HEROÏSCH DADEN VAN PLATOV
(De Slag bij de rivier Kalalah op 3 april 1774)
... De strijder van de Don, de verdediger van het Russische leger, de lasso voor de vijand, waar is onze wervelwind-ataman?
Jukovski.

De originele en uiterst unieke persoonlijkheid van de Don-ataman Matvey Ivanovich Platov neemt een heel bijzondere plaats in onder de medewerkers van keizer Alexander I. Hij is een van de meest geliefde volkshelden, gecreëerd door de Patriottische Oorlog. Het grote tijdperk van 1812, dat de Don verlichtte met een ongeëvenaarde militaire glorie, bracht deze machtige leider van de "Cossack Horde" naar voren, en zijn naam vloog door heel Europa. Sindsdien zijn al zeventig jaar verstreken; langzaam verwaterden de militaire verhalen van de glorieuze tijd; één voor één gingen de moedige strijders van 1812 naar hun graf; de botten van de ataman zelf zijn vergaan. Maar zelfs nu, wanneer zijn vroegere roem nauwelijks nog hoorbaar is, leeft de naam en herinnering van Platov in de Don-regio in ontelbare verhalen, liederen en volkslegenden.

Het belangrijkste werk van Platov vond plaats tijdens de bloedige oorlogen van het Napoleontische tijdperk, maar zijn bekendheid werd toch in de Kaukasus geboren – als getuige van zijn heldhaftige verdediging in de verre en nog onherbergzame steppen van het huidige Stavropol, tijdens de oorlog met Turkije.
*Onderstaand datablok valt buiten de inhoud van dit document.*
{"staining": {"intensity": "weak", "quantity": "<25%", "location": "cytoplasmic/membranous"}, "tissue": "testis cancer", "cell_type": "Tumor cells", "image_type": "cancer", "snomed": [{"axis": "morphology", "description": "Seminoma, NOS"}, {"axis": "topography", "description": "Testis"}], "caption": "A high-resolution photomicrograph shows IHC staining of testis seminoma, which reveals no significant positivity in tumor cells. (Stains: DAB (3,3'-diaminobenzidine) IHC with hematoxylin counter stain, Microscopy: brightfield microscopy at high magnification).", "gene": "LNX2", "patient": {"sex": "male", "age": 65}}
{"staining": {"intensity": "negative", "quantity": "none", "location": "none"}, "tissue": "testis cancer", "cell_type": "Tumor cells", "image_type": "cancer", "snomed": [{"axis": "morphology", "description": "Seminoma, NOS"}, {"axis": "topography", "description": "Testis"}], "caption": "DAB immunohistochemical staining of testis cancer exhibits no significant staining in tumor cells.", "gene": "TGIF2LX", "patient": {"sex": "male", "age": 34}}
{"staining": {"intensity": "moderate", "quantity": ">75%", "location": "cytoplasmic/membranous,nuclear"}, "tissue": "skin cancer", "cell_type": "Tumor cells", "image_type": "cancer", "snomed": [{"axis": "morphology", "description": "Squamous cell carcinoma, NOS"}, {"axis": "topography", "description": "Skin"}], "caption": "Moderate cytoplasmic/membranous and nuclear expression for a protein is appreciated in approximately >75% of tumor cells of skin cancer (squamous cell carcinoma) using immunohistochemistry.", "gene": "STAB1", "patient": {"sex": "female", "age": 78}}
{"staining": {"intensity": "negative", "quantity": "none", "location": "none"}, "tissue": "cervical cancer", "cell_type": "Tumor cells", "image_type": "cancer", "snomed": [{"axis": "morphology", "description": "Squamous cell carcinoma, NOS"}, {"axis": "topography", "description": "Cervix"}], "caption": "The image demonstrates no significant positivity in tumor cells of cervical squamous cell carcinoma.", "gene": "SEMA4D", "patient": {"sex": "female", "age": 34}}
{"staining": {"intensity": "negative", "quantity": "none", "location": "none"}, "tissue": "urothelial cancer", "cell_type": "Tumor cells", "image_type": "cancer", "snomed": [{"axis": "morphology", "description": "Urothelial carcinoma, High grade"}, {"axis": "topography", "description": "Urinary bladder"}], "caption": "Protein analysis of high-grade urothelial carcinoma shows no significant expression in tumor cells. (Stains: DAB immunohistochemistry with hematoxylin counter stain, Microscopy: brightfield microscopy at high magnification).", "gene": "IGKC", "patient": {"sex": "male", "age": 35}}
Als je van de Don reist over de grote Cherkassk-trakt, zie je rechts van je, daar waar de rivier Kalalah uitmondt in de grote Yegorlyk, nog steeds de resten van een aardwal, waar volgens de overlevering de Kozakken vochten, en Platov met een handvol Don-kozakken de aanval van een vijfentwintigduizendkoppig Turks leger afweerde. Soms komen er gebeurtenissen in de geschiedenis die geen verandering brengen in de maatschappelijke orde van een volk, maar die desondanks lange tijd in de herinnering van latere generaties blijven hangen, door de diepe indruk die ze op tijdgenoten maakten. Een van zulke gebeurtenissen is de heroïsche daad van Matvey Ivanovich Platov.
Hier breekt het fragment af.